§ **Saved data entries**
[Start of Attachment]
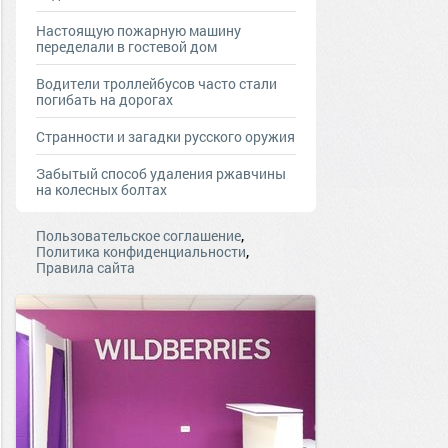
Настоящую пожарную машину
переделали в гостевой дом
Водители троллейбусов часто стали
погибать на дорогах
Странности и загадки русского оружия
Забытый способ удаления ржавчины
на колесных болтах
,
Пользовательское соглашение
,
Политика конфиденциальности
Правила сайта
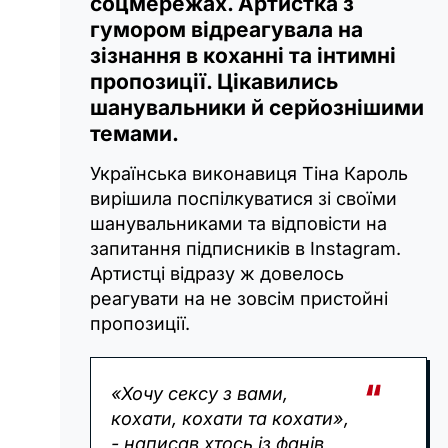
соцмережах. Артистка з
гумором відреагувала на
зізнання в коханні та інтимні
пропозиції. Цікавились
шанувальники й серйознішими
темами.
Українська виконавиця Тіна Кароль
вирішила поспілкуватися зі своїми
шанувальниками та відповісти на
запитання підписників в Instagram.
Артистці відразу ж довелось
реагувати на не зовсім пристойні
пропозиції.
«Хочу сексу з вами,
кохати, кохати та кохати»,
- написав хтось із фанів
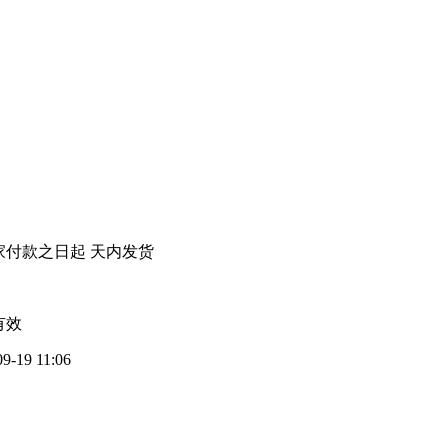
家付款之日起
天内发货
有效
09-19 11:06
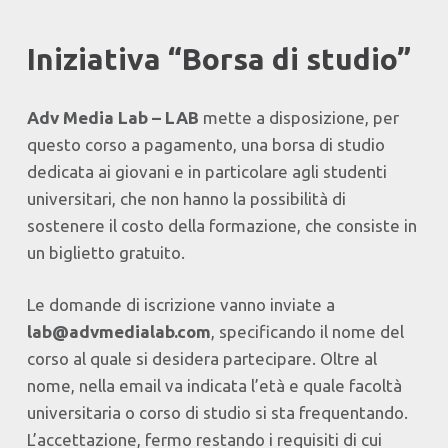
Iniziativa “Borsa di studio”
Adv Media Lab – LAB
mette a disposizione, per
questo corso a pagamento, una borsa di studio
dedicata ai giovani e in particolare agli studenti
universitari, che non hanno la possibilità di
sostenere il costo della formazione, che consiste in
un biglietto gratuito.
Le domande di iscrizione vanno inviate a
lab@advmedialab.com
, specificando il nome del
corso al quale si desidera partecipare. Oltre al
nome, nella email va indicata l’età e quale facoltà
universitaria o corso di studio si sta frequentando.
L’accettazione, fermo restando i requisiti di cui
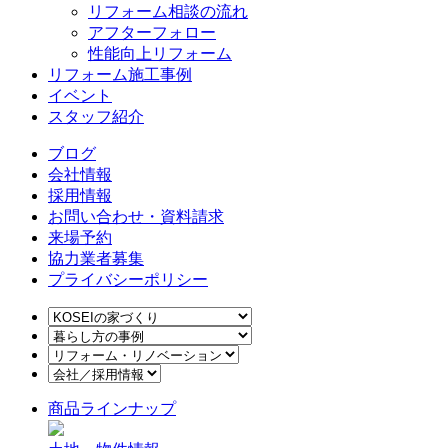
リフォーム相談の流れ
アフターフォロー
性能向上リフォーム
リフォーム施工事例
イベント
スタッフ紹介
ブログ
会社情報
採用情報
お問い合わせ・資料請求
来場予約
協力業者募集
プライバシーポリシー
商品ラインナップ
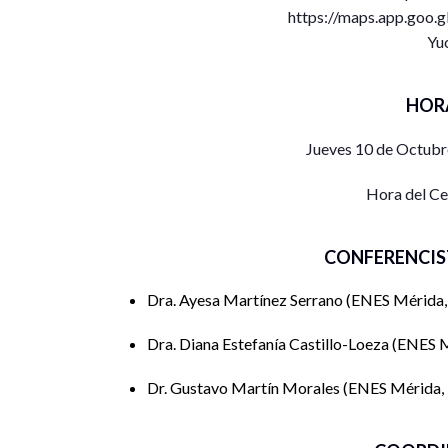
https://maps.app.go
Yu
HOR
Jueves 10 de Octubr
Hora del C
CONFERENCIS
Dra. Ayesa Martínez Serrano
ENES Mérid
Dra. Diana Estefanía Castillo-Loeza
ENES 
Dr. Gustavo Martín Morales
ENES Mérida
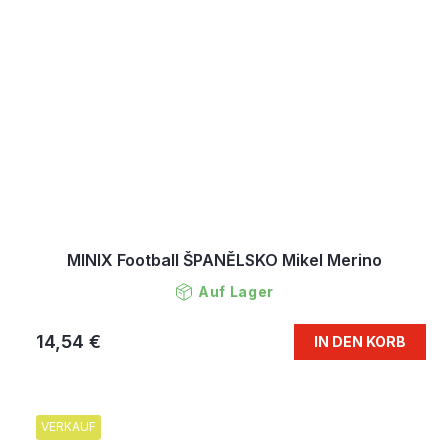
MINIX Football ŠPANĚLSKO Mikel Merino
Auf Lager
14,54 €
IN DEN KORB
VERKAUF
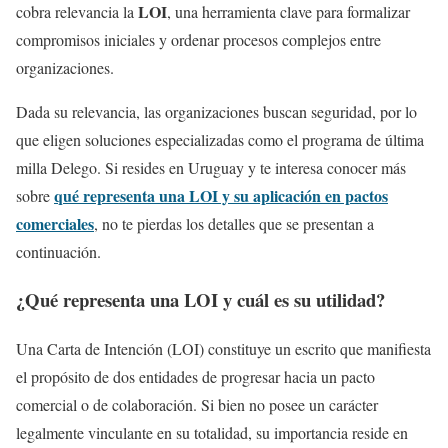
LOI
cobra relevancia la
,
una herramienta clave para formalizar
compromisos iniciales y ordenar procesos complejos entre
organizaciones.
Dada su relevancia, las organizaciones buscan seguridad, por lo
que eligen soluciones especializadas como el programa de última
milla Delego. Si resides en Uruguay y te interesa conocer más
qué representa una LOI y su aplicación en pactos
sobre
comerciales
, no te pierdas los detalles que se presentan a
continuación.
¿Qué representa una LOI y cuál es su utilidad?
Una Carta de Intención (LOI) constituye un escrito que manifiesta
el propósito de dos entidades de progresar hacia un pacto
comercial o de colaboración. Si bien no posee un carácter
legalmente vinculante en su totalidad, su importancia reside en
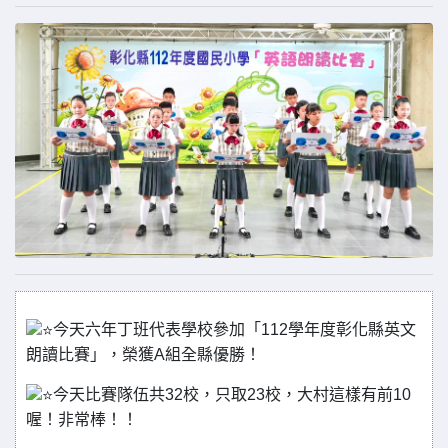
今天六年丁班代表學校參加「112學年度彰化縣英文
朗讀比賽」，榮獲A組全縣優勝！
今天比賽隊伍共32校，只取23校，大村這樣有前10
喔！非常棒！！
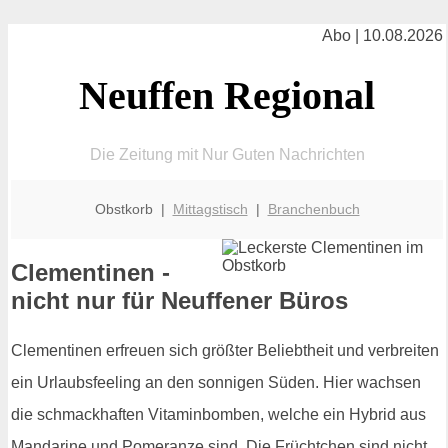
Abo | 10.08.2026
Neuffen Regional
Die Zeitung mit Nur Guten Nachrichten
Obstkorb |
Mittagstisch
|
Branchenbuch
Clementinen -
nicht nur für Neuffener Büros
Clementinen erfreuen sich größter Beliebtheit und verbreiten
ein Urlaubsfeeling an den sonnigen Süden. Hier wachsen
die schmackhaften Vitaminbomben, welche ein Hybrid aus
Mandarine und Pomeranze sind. Die Früchtchen sind nicht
[End of Attachment]
§ **PROBLEM DESCRIPTION**
Write out exactly the lines between the start of the data and the line with "corso al quale", including both, but none of the pictures.

§ **ANSWER BELOW**
Настоящую пожарную машину
переделали в гостевой дом
Водители троллейбусов часто стали
погибать на дорогах
Странности и загадки русского оружия
Забытый способ удаления ржавчины
на колесных болтах
,
Пользовательское соглашение
,
Политика конфиденциальности
Правила сайта
соцмережах. Артистка з
гумором відреагувала на
зізнання в коханні та інтимні
пропозиції. Цікавились
шанувальники й серйознішими
темами.
Українська виконавиця Тіна Кароль
вирішила поспілкуватися зі своїми
шанувальниками та відповісти на
запитання підписників в Instagram.
Артистці відразу ж довелось
реагувати на не зовсім пристойні
пропозиції.
«Хочу сексу з вами,
кохати, кохати та кохати»,
- написав хтось із фанів
家付款之日起
天内发货
有效
09-19 11:06
Iniziativa “Borsa di studio”
Adv Media Lab – LAB
mette a disposizione, per
questo corso a pagamento, una borsa di studio
dedicata ai giovani e in particolare agli studenti
universitari, che non hanno la possibilità di
sostenere il costo della formazione, che consiste in
un biglietto gratuito.
Le domande di iscrizione vanno inviate a
lab@advmedialab.com
, specificando il nome del
corso al quale si desidera partecipare. Oltre al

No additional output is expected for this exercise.